--- TO DO ---
Retype the passage of the abstract on the thermal tolerance of amphibians and freshwater fishes from "Acclimation capacity to" to "change biology (2024)".

Acclimation capacity to global warming of amphibians and freshwater fishes: Drivers, patterns, and data limitations.
Katharina RuthsatzFlemming T DahlkeKatharina AlterSylke WohlrabPaula Cabral EterovickMariana L LyraSven GippnerSteven J CookeMyron A PeckPublished in: Global change biology (2024)
Amphibians and fishes play a central role in shaping the structure and function of freshwater environments. These organisms have a limited capacity to disperse across different habitats and the thermal buffer offered by freshwater systems is small. Understanding determinants and patterns of their physiological sensitivity across life history is, therefore, imperative to predicting the impacts of climate change in freshwater systems. Based on a systematic literature review including 345 experiments with 998 estimates on 96 amphibian (Anura/Caudata) and 93 freshwater fish species (Teleostei), we conducted a quantitative synthesis to explore phylogenetic, ontogenetic, and biogeographic (thermal adaptation) patterns in upper thermal tolerance (CT max ) and thermal acclimation capacity (acclimation response ratio, ARR) as well as the influence of the methodology used to assess these thermal traits using a conditional inference tree analysis. We found globally consistent patterns in CT max and ARR, with phylogeny (taxa/order), experimental methodology, climatic origin, and life stage as significant determinants of thermal traits. The analysis demonstrated that CT max does not primarily depend on the climatic origin but on experimental acclimation temperature and duration, and life stage. Higher acclimation temperatures and longer acclimation times led to higher CT max values, whereby Anuran larvae revealed a higher CT max than older life stages. The ARR of freshwater fishes was more than twice that of amphibians. Differences in ARR between life stages were not significant. In addition to phylogenetic differences, we found that ARR also depended on acclimation duration, ramping rate, and adaptation to local temperature variability. However, the amount of data on early life stages is too small, methodologically inconsistent, and phylogenetically unbalanced to identify potential life cycle bottlenecks in thermal traits. We, therefore, propose methods to improve the robustness and comparability of CT max /ARR data across species and life stages, which is crucial for the conservation of freshwater biodiversity under climate change.

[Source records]

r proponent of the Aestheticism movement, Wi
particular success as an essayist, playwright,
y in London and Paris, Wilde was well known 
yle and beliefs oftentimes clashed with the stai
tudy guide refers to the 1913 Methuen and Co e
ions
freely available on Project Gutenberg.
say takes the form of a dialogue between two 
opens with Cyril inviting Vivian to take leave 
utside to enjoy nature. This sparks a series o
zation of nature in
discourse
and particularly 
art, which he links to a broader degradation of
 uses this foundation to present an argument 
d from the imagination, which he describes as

--- SOLUTION FOR THIS PROBLEM ---
Acclimation capacity to global warming of amphibians and freshwater fishes: Drivers, patterns, and data limitations.
Katharina RuthsatzFlemming T DahlkeKatharina AlterSylke WohlrabPaula Cabral EterovickMariana L LyraSven GippnerSteven J CookeMyron A PeckPublished in: Global change biology (2024)